Passage for review:
▽
Many young Americans have visited HealthCare.gov since October, but they and other site visitors were disappointed with plan choices available there, according to the Commonwealth Fund's second Affordable Care Act tracking survey released yesterday. While the Affordable Care Act is "not likely to collapse under its own weight," consumer dissatisfaction with ACA product offerings continues to be a significant threat, Business Insider reported.
The Commonwealth Fund interviewed 622 adults between the ages of 19 and 64 who are potentially eligible for commercial or Medicaid coverage under the ACA. The survey aimed to learn who's visiting the marketplaces and analyze their shopping experiences.
In good news for payers and the financial viability of fledgling marketplaces, young adults represented a "particularly striking" share of marketplace visitors, the study found, with 41 percent of visitors between the ages of 19 and 34. Thirty-one percent were between 35 and 49 years old, and 28 percent were ages 50 to 64. Seventy-seven percent of respondents reported being in excellent, very good or good health. These results may ease concerns stemming from early reports that older, sicklier Americans predominated out-of-the gate exchange plan enrollments.
△
Try it: Resume the article on the Commonwealth Fund's survey of HealthCare.gov visitors, picking up after its last sentence. The data that follows has nothing to do with this text.

Input data:
▽
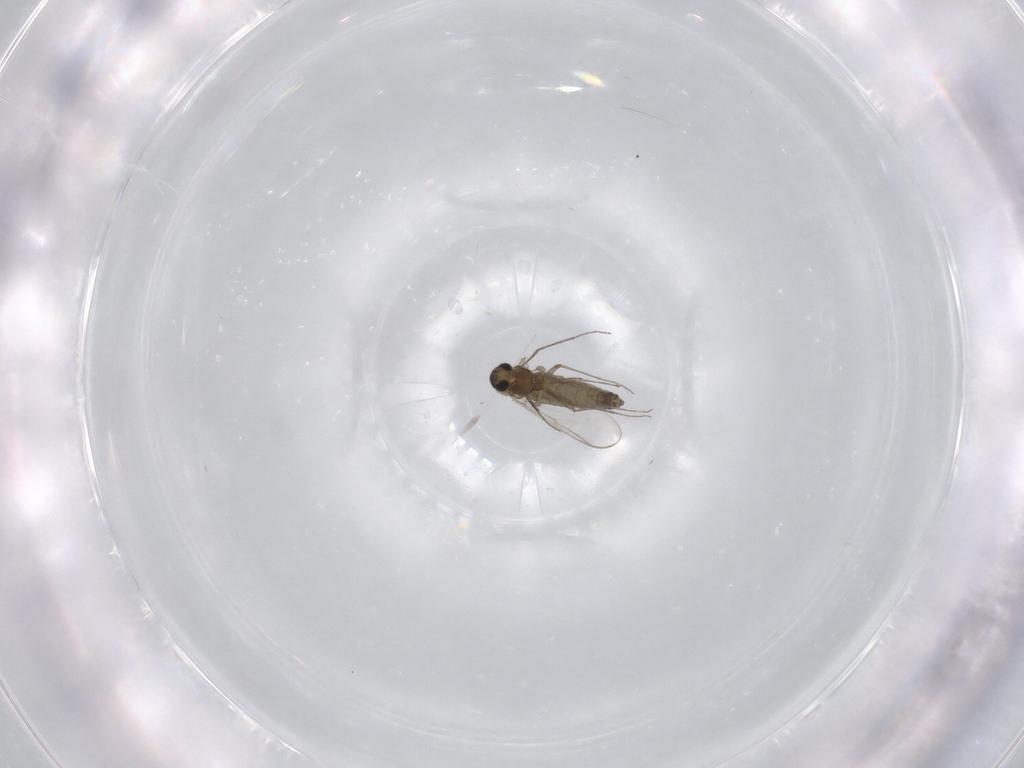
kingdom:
△
Answer space:
Two out of five marketplace visitors applied for coverage by the end of December. And most respondents who are potentially eligible for new coverage but haven't enrolled said they will likely attempt doing so.
Moreover, the survey showed the ability to compare plans and premiums has improved, with 51 percent of respondents calling it somewhat or very easy to compare costs. But 58 percent of respondents still had trouble finding affordable plans and 60 percent called it impossible, very difficult or somewhat difficult to find coverage meeting their needs. And despite improvements in HealthCare.gov's front-end functionality since its launch, 69 percent of respondents described their marketplace experience as fair or poor.
Finally, the results revealed a "stubbornly stable" challenge for policymakers: Barely more than half of those eligible for significant ACA subsidies know financial help is available.